> Data for this task
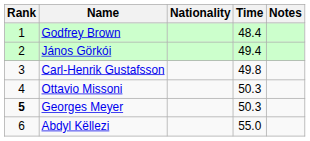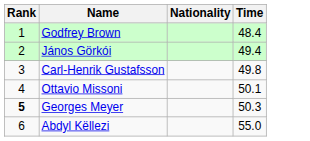- column: Notes
Ottavio Missoni | Time: 50.3 -> 50.1
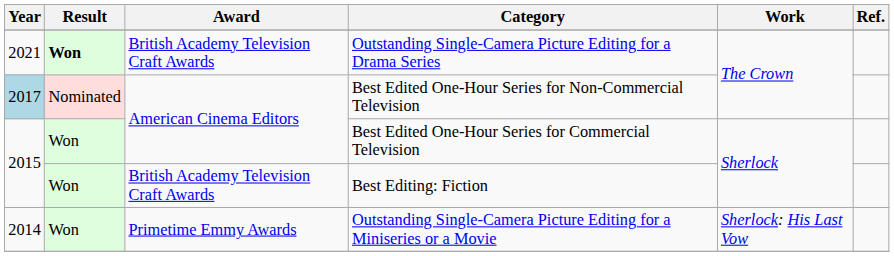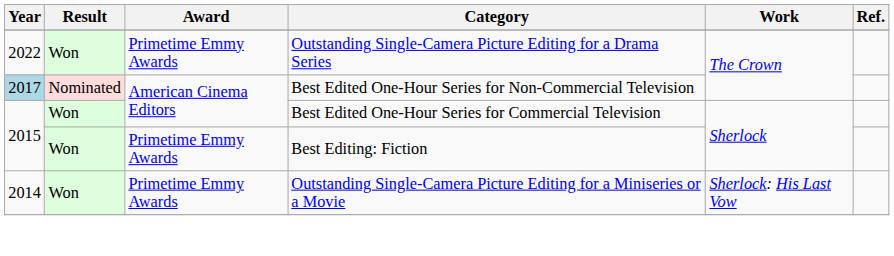Outstanding Single-Camera Picture Editing for a Drama Series | Year: 2021 -> 2022
Outstanding Single-Camera Picture Editing for a Drama Series | Result: bold -> normal
Outstanding Single-Camera Picture Editing for a Drama Series | Award: British Academy Television Craft Awards -> Primetime Emmy Awards
Best Editing: Fiction | Award: British Academy Television Craft Awards -> Primetime Emmy Awards
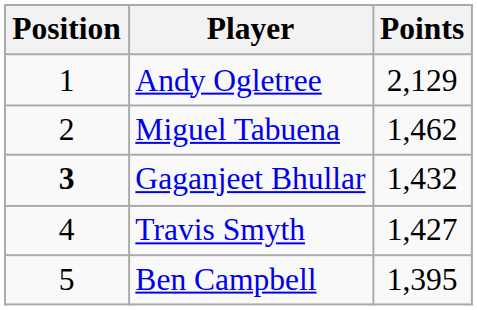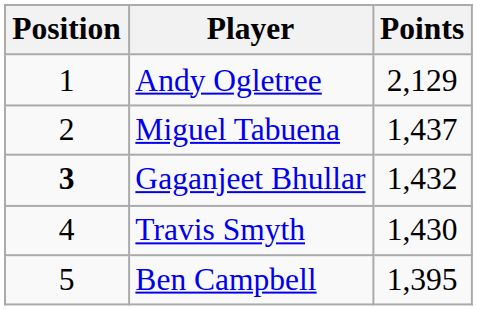Miguel Tabuena | Points: 1,462 -> 1,437
Travis Smyth | Points: 1,427 -> 1,430
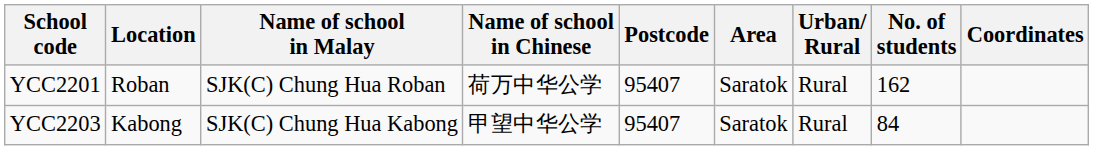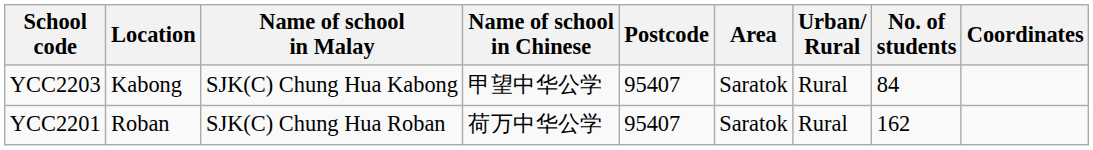rows swapped: YCC2201 <-> YCC2203
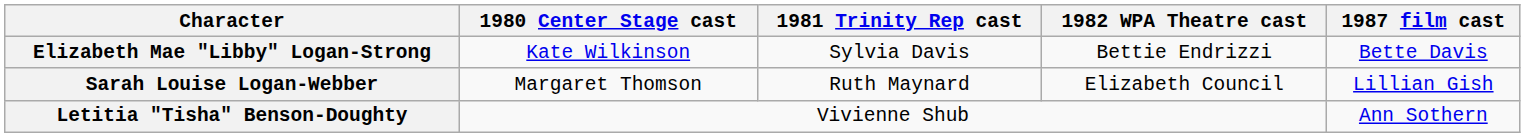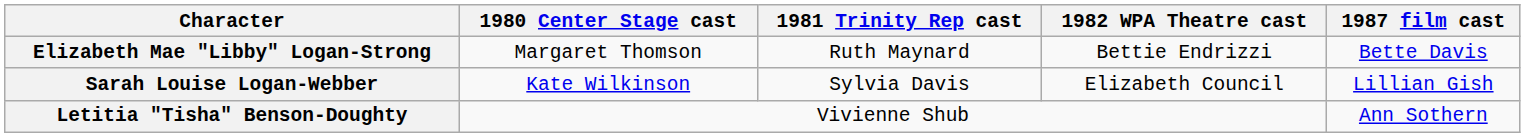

> Goal of the exercise
Reproduce the listing word for word from its first line up to and including the line that contains "bold -> normal". Omit the pictures from your answer.

> Solution to the problem
- column: Notes
Ottavio Missoni | Time: 50.3 -> 50.1
Outstanding Single-Camera Picture Editing for a Drama Series | Year: 2021 -> 2022
Outstanding Single-Camera Picture Editing for a Drama Series | Result: bold -> normal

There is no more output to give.